The review states that some institutions have put basic measures in place such as the use of transitioning tools and targeted client engagement. However, the “wait-and-see” approach still prevails.
The ECB expects all banks to align with its guidance published in 2020, by the end of 2024.
European banks are also expected to put in place a comprehensive climate and environmental risk strategy by the end of 2023.
The ECB has announced that enforcement action will be taken against banks that don’t comply.
Schools shut in New Delhi as air pollution becomes a severe risk to health
New Delhi orders primary schools to shut as smog forms over the capital causing severe risk to the health of the city’s 20 million inhabitants.

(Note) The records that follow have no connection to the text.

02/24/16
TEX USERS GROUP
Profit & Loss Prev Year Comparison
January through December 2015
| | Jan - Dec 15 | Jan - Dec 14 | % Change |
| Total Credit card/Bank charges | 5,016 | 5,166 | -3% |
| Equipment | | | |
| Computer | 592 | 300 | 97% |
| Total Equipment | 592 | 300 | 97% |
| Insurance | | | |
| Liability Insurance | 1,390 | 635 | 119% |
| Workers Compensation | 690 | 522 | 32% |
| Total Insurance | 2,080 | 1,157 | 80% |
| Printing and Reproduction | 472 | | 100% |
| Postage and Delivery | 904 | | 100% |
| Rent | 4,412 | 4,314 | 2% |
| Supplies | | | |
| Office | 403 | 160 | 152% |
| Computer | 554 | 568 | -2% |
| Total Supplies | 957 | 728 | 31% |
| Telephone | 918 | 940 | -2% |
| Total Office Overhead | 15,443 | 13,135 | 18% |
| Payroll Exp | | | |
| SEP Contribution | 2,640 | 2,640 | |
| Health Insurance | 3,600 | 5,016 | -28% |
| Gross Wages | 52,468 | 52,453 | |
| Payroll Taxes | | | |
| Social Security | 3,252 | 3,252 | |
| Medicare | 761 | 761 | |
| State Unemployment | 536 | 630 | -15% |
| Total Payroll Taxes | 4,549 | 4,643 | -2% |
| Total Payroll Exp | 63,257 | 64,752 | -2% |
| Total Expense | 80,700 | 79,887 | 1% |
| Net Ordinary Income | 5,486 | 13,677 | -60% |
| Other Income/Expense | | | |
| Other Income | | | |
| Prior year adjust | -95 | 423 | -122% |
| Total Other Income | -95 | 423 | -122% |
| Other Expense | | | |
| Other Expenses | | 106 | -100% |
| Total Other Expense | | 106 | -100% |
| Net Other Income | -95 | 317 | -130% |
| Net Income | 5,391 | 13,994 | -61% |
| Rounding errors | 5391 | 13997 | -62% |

The smog causes a surge in respiratory illnesses among New Delhi’s inhabitants every winter, when cold and heavy air sinks and traps harmful air pollutants and particulate matter, such as construction dust, vehicle emissions, and smoke from crop stubble burning.
The air quality index (AQI) has exceeded the 400-mark which has put most of New Delhi’s districts in the “severe” or “hazardous” category.
As a result, the capital’s primary schools have been shut and 50% of Delhi government employees have been ordered to work from home.
The order from the local authorities to temporarily close schools came after residents reported that air pollution started causing discomfort in breathing and irritation in the eyes, nose, and throat.
Scientist report that New Delhi has been the world’s most polluted capital for the last four years.
Most “home compostable” plastics fail to disintegrate, according to recent findings
Recent research published in the journal Frontiers in Sustainability has reported that most plastics labeled as “home compostable” fail to disintegrate after six months
The authors of the paper warned that if compostable plastic, which fails to decompose, ends up among food waste it will block the recycling process.
The solution recommended by the scientists and authors of the study is to simply use less plastic and reuse it.
The study findings are based on data from 900 people across the UK who took part in a home composting experiment. They were asked to look for traces of compostable plastic in their compost after six months of discarding it.
Another study published in 2019 reported that plastic bags marketed as biodegradable were still in great condition even after three years of being buried in the soil or sea. This means despite certain plastics being advertised as biodegradable and compostable, it is not specified how long and under what conditions they will degrade.
The researchers stated that marketing plastics as compostable or biodegradable constitutes greenwashing.